Set the port forwarding function to forward port 80 of eth1 to port 3128 of eth0 on the Internet.
[Root @ proxy ~] # Iptables-t nat-a prerouting-I eth1-p tcp -- dport 80-j REDIRECT -- to-ports 3128
[Root @ proxy ~] # Iptables-t nat-Lvn
Chain PREROUTING (policy ACCEPT 104 packets, 12110 bytes)
Pkts bytes targetprot optinoutsource destination
2 96 REDIRECT tcp -- eth1 * 0.0.0.0/00.0.0.0/0tcp dpt: 80 redir ports 3128
Chain POSTROUTING (policy ACCEPT 10 packets, 752 bytes)
Pkts bytes target prot opt in out source destination
5 307 MASQUERADE udp -- * eth0 172.16.1.0/24 0.0.0.0/0 udp dpt: 53
Chain OUTPUT (policy ACCEPT 1 packets, 284 bytes)
Pkts bytes target prot opt in out source destination
[Root @ proxy ~] # Service iptables save # save rules
Saving firewall rules to/etc/sysconfig/iptables: [OK]
5. Client IE browser access: http://www.baidu.com
6. Edit the squid configuration file.
[Root @ proxy ~] # Vim/etc/squid. conf
924 http_port 3128
Change
924 http_port 3128 transparent # Listen to http requests received by port 3128
1576 # cache_mem 8 MB
Change
1576 cache_mem256MB # High-speed cache
1783 # cache_dir ufs/var/spool/squid 100 16 256
Change
1783 cache_dir ufs/var/spool/squid1024016 256 # Set the hard disk cache size to 10 Gb, the directory to/var/spool/squid, 16 first-level sub-directories, and 256 second-level sub-Directories
1945 access_log/var/log/squid/access. log squid # Set access logs
1961 cache_log/var/log/squid/cache. log # Set cache logs
1971 cache_store_log/var/log/squid/store. log # Set the webpage cache log
2941 # cache_mgr root
Change
2941 cache_mgr yanghw85@163.com # Set administrator email address
: Wq save
[Root @ proxy ~] # Service squid restart
Stopping squid: [OK]
Starting squid:. [OK]
7. test normal Internet access:
8. View logs:
[Root @ proxy ~] # Tail-f/var/log/squid/access. log
9. manually add an access control policy (Note: Apply the policy properly to avoid conflict)
[Root @ proxy ~] # Vim/etc/squid. conf
The Configuration policy starts at Row 3.
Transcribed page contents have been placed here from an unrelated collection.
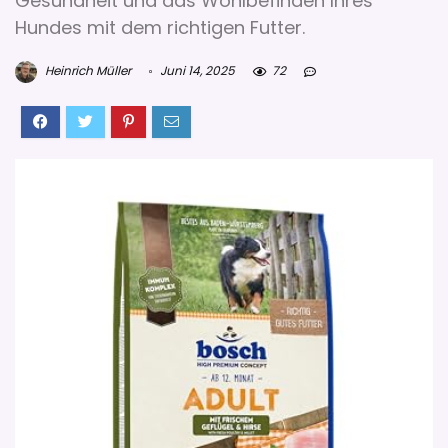
Gesundheit und das Wohlbefinden Ihres
Hundes mit dem richtigen Futter.
Heinrich Müller
Juni 14, 2025
72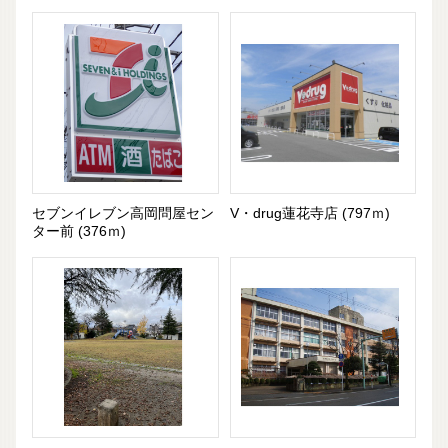
セブンイレブン高岡問屋セン
V・drug蓮花寺店 (797ｍ)
ター前 (376ｍ)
Add the following policy content below:
##################### Prohibit a single IP address from accessing the internet ############### ################
Acl badip src 172.16.1.2/32
Http_access deny badip
##################### Prohibit access to the network segment 10-50 ############### ###########
Acl badip src 172.16.1.10-172.16.1.50/32
Http_access deny badip
#################### Prohibit access to all network segments: 172.16.1.200 (MySQL )#######
Acl MySQL dst 172.16.2.100
Http_access deny MySQL
##################### Prohibit access: www.youku.com website ################
Acl web dstdomain-I www.baidu.com
Http_access deny web
##################### Forbidden access to a URL containing a keyword 163 ############# #####
Acl web163 url_regex-I 163
Http_access deny web163
########## Download prohibited *. mp3 $ *. exe $ *. zip $ *. rar $ *. doc $ type file ########
Acl webxiazai urlpath_regex-I \. mp3 $ \. exe $ \. zip $ \. rar $ \. doc $
Http_access deny webxiazai
##### Prohibit clients from accessing the Internet from 10-50 on the network segment from-from Monday to Friday ######
Acl badip src 172.16.1.10-172.16.1.50/32
Acl worktime time MTWHF-
Http_access deny badip worktime
######################## Restrict the access through port 443 ############ ################
Acl http port 443
Http_access deny http
####################### The maximum number of concurrent connections of a user is: 5 ######################
Acl client15 src 172.16.1.15
Acl conn5 maxconn 5
Http_access deny client15 conn5
: Wq
[Root @ proxy ~] # Service squid restart # restart
Stopping squid: [OK]
Starting squid:. [OK]
Configuration complete! Clients in the CIDR Block 172.16.1.0/24 can access the Internet through the proxy server 172.16.1.254.